9.30am  Roundtable 4 – “Achieving the MDGs in our Changing World” is held. The panellists discuss important changing features in our world – population growth and ageing, climate change, the media and war. In the discussion that follows, some points/issues raised are:

•    There is a disconnect between researchers and activists, a gap which needs to be bridged

•    Think globally, act locally

•    Renewable energy as a solution to combat rising oil prices and potential food shortages

•    Promotion of a culture of peace – discouraging war spending. Especially in education of youth, should have less of a focus on war, which is a negative achievement of humanity

•    Tim Costello makes an impassioned plea for the sake of the people affected by the floods in Pakistan – which is greeted with a standing ovation

After the roundtable, the conference resolutions are read and passed. Some of the wording could be better refined, but we are urged not to let the perfect stand in the way of the good…

11.30am   The workshop I attend is sponsored by the Canadian HIV/AIDS Legal Network – “Drug injection and HIV/AIDS: what needs to be done to reach Goal 6?” I learn that 15.9 million people globally are injecting drugs users , with 3/4s of these people residing in Russia, China and US alone. IVDU accounts for many HIV epidemics outside of sub-Saharan Africa. In the context of Australia, Indigenous people are especially at risk as there is both an increased prevalence of IVDU and a decreased access to healthcare. Gender power differentials are also at play, with indigenous women who suffer IVDU being disempowered and more prone to sexual abuse.

A civil society advocate for IVDU speaks about how they are regularly marginalized and excluded from decision making.

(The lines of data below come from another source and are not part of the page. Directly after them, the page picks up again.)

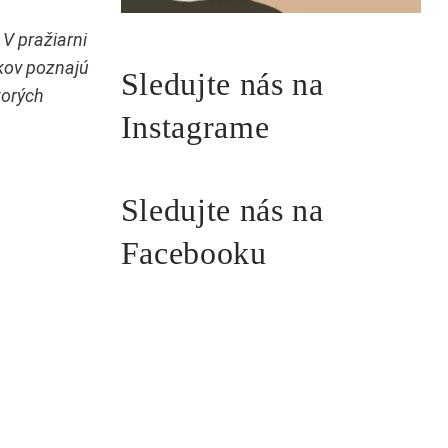
V pražiarni
íkov poznajú
Sledujte nás na
torých
Instagrame
Sledujte nás na
Facebooku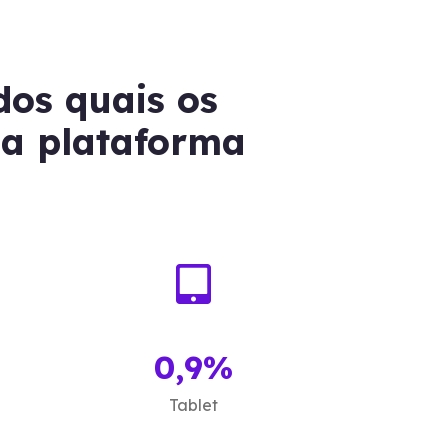
 dos quais os
 a plataforma
%
0,9%
Tablet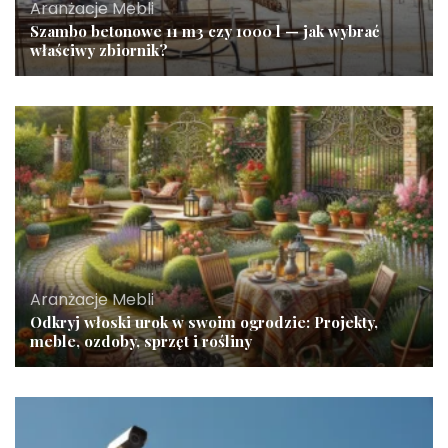
Aranżacje Mebli
Szambo betonowe 11 m3 czy 1000 l — jak wybrać
właściwy zbiornik?
Aranżacje Mebli
Odkryj włoski urok w swoim ogrodzie: Projekty,
meble, ozdoby, sprzęt i rośliny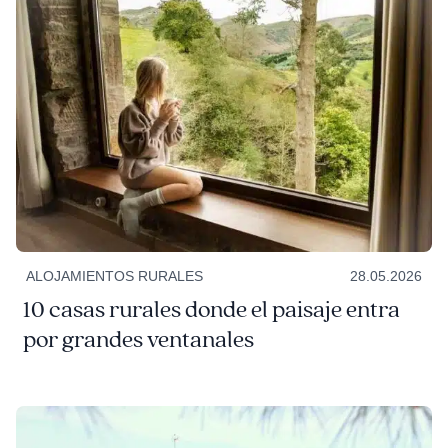
ALOJAMIENTOS RURALES
28.05.2026
10 casas rurales donde el paisaje entra
por grandes ventanales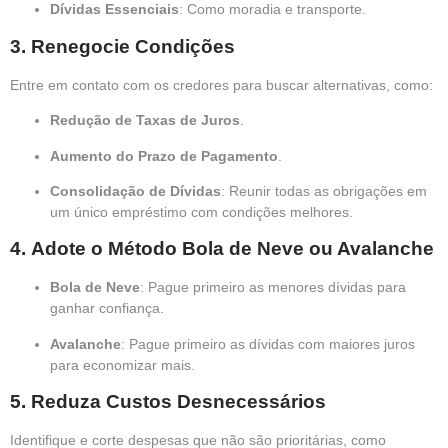
Dívidas Essenciais
: Como moradia e transporte.
3.
Renegocie Condições
Entre em contato com os credores para buscar alternativas, como:
Redução de Taxas de Juros
.
Aumento do Prazo de Pagamento
.
Consolidação de Dívidas
: Reunir todas as obrigações em
um único empréstimo com condições melhores.
4.
Adote o Método Bola de Neve ou Avalanche
Bola de Neve
: Pague primeiro as menores dívidas para
ganhar confiança.
Avalanche
: Pague primeiro as dívidas com maiores juros
para economizar mais.
5.
Reduza Custos Desnecessários
Identifique e corte despesas que não são prioritárias, como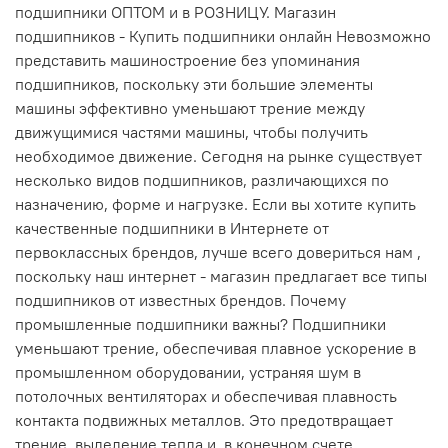
подшипники ОПТОМ и в РОЗНИЦУ. Магазин
подшипников - Купить подшипники онлайн Невозможно
представить машиностроение без упоминания
подшипников, поскольку эти большие элементы
машины эффективно уменьшают трение между
движущимися частями машины, чтобы получить
необходимое движение. Сегодня на рынке существует
несколько видов подшипников, различающихся по
назначению, форме и нагрузке. Если вы хотите купить
качественные подшипники в Интернете от
первоклассных брендов, лучше всего довериться нам ,
поскольку наш интернет - магазин предлагает все типы
подшипников от известных брендов. Почему
промышленные подшипники важны? Подшипники
уменьшают трение, обеспечивая плавное ускорение в
промышленном оборудовании, устраняя шум в
потолочных вентиляторах и обеспечивая плавность
контакта подвижных металлов. Это предотвращает
трение, выделение тепла и, в конечном счете,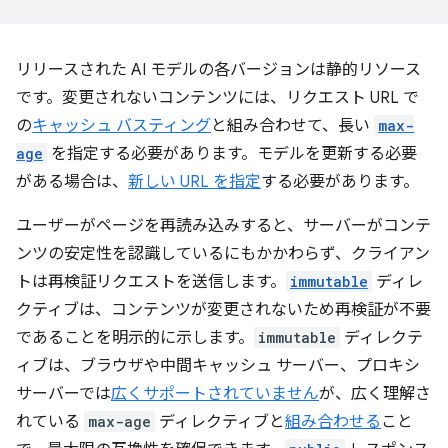
リリースされた AI モデルの各バージョンは静的リソース
です。変更されないコンテンツには、リクエスト URL で
の
キャッシュ バスティング
と組み合わせて、長い
max-
age
を指定する必要があります。モデルを更新する必要
がある場合は、
新しい URL を指定
する必要があります。
ユーザーがページを再読み込みすると、サーバーがコンテ
ンツの安定性を認識しているにもかかわらず、クライアン
トは再検証リクエストを送信します。
immutable
ディレ
クティブは、コンテンツが変更されないため再検証が不要
であることを明示的に示します。
immutable
ディレクテ
ィブは、ブラウザや中間キャッシュ サーバー、プロキシ
サーバーでは
広くサポートされていません
が、広く理解さ
れている
max-age
ディレクティブと
組み合わせる
こと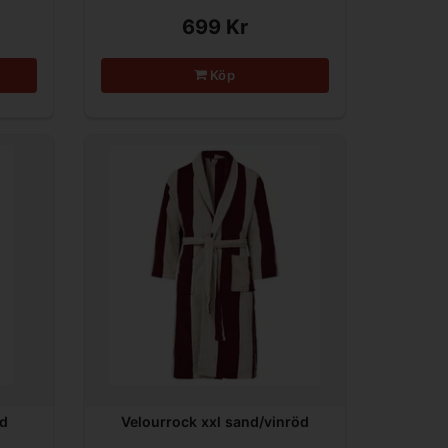
699 Kr
Köp
nd
Velourrock xxl sand/vinröd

I am horrified to learn of what passes for drug rehab in some countries – imprisonment within tiny wooden cages, brutality, humiliation, even the death penalty.

2.30pm  The workshop I attend in the afternoon is sponsored by the International Association for Human Values – “Advancing Women’s Health, Empowerment and Resilience: Case Studies and Succesful Tools for Achieving the MDGs”. The first speaker goes into detail about a women’s empowerment project in Iraq, focussing on internal (perhaps psychological?) empowerment through wholly transferably meditation and breathing techniques. This should then translate into external empowerment (dependent on the skills, situation and available resources). A similar programme in Africa is outlined by the second speaker. Internal empowerment, she says, allows women to effectively weather psychological trauma and be more able to take up leadership positions afterwards. Very unexpectedly the session concludes with a live demonstration of some of the aforementioned breathing techniques!

4.30pm  The closing ceremony is held in the plenary hall. The proceedings (involving another dance and muscial performance) run overtime, making us late for…

7+pm  …A talk by Dr Padmini Murthy at the Lyceum on her work with the UN as the MWIA’s UN Co-representative and how she first became inspired to do something about women’s health. Eleanor Nwadinobi of the Widows Development Organisation also talks about her work in Nigeria – how widows used to be tortured in her village upon the death of their husbands and how she, alone of her peers, stood bravely against this despicable practice and has worked successfully to change it.

Thursday 2 September 2010

7pm  SNAICC is hosting a post-conference dinner for delegates to discuss recent projects and partnerships with other NGOs – Madhura and I are offered the opportunity to attend, which we both jump at. We learn about the Two Bays project (a unique partnership with Pelican Expeditions) and the Ngapartji Ngapartiji project, learn some tips about what makes a successful partnership, and fail miserably at trivia. It is a wholly enjoyable experience.